While the results are clear if everything is running on time, what happens if your CPU or GPU takes too long to finish rendering the frame? The GPU case is actually very similar to the case with Extra Latency Mode turned off when a frame takes more than two V-VSyncs to finish rendering. The late frame causes the SubmitFrame call for the next frame to block until the following V-VSync (where it will still be expecting the same frame to be complete). As we saw with Extra Latency Mode off, by the time we get back to the expected frame cycle, we will have presented at least 3 high latency frames (the previous repeated frame, the current frame, and the next frame, which was pushed back when SubmitFrame blocked). Therefore, avoiding the GPU running long is crucial to smooth gameplay.

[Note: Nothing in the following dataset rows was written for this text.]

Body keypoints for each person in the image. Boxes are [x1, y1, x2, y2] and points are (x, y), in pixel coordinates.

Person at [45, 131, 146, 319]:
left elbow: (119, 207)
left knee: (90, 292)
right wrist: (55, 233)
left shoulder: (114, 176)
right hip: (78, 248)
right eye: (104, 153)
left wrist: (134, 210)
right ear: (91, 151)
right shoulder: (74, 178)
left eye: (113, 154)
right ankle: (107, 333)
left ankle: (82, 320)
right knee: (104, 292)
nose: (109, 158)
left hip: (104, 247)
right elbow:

The CPU case is actually less problematic, with Extra Latency On, calling SubmitFrame after V-Vsync simply returns immediately (assuming your previous frame was still ready in time). For example:
As you can see, if the time taken by the CPU continues to run over the frame time, the GPU will eventually take too long and SubmitFrame will block until the next V-VSync. However, if the CPU time goes back down, the game will recover and the app will never miss a frame.

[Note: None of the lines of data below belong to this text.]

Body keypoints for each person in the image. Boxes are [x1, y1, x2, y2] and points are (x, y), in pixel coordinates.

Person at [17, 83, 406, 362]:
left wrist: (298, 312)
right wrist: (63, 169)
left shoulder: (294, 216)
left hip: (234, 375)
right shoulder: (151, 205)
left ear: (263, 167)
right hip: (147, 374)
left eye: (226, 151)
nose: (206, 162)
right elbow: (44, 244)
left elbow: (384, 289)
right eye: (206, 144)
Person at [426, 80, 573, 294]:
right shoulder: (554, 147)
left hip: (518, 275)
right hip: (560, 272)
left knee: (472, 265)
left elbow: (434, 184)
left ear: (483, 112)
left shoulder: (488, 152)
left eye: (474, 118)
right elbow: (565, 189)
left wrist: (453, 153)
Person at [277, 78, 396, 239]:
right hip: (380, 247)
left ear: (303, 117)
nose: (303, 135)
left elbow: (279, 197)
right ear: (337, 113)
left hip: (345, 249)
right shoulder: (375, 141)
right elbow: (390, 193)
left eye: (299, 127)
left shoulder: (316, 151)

While the single threaded applications are the simplest, the mobile devices running Oculus software (Gear VR, Oculus Go, and Oculus Quest) all have chipsets that have multiple CPU cores, and therefore require multithreaded applications to take advantage of these cores. Thus, Unity and UE4 both offer a multithreaded rendering mode. In this mode, the game logic is performed on the main thread, and the rendering logic is performed on another thread. These threads are synchronized by the Render Thread calling SubmitFrame, and therefore waiting for the V-VSync. When V-VSync triggers the frame to start, the Render Thread sends a signal to the game thread to begin performing the logic for the next frame while it operates on the current frame (which was processed by the game thread last frame). The end effect is one frame of extra latency happens between the gameplay logic and the frame being rendered to the screen. Here is an illustration of this:
Similarly, if the Render Thread is running late, the Game Thread will not be signaled to begin the next frame:
UE4 has recently introduced something called RHIThread, which separates the actual submission of graphics api calls (for Oculus Mobile this is OpenGLES or Vulkan) from all the other work done by the renderthread (e.g., culling, sorting, etc). For some applications this can improve performance, as it allows splitting the rendering logic from a single frame time to two. However, this comes at the added cost of one additional frame of latency, which is not mitigated by late latching (which stays on the render thread and is also pushed back one frame). Unless necessary, for most applications (especially ones where latency is important) it is probably better to avoid RHIThread, as the total latency can be well over 50ms.
Understanding how the CPU and GPU synchronize to render frames is key to achieving optimal performance. If your game starts to drop frames, figuring out which thread is your bottle neck is the first step to solving the problem, or if you have the opposite problem, your game runs lightening quick, but your motion to photon latency is really high, you can improve latency by reducing your threading complexity.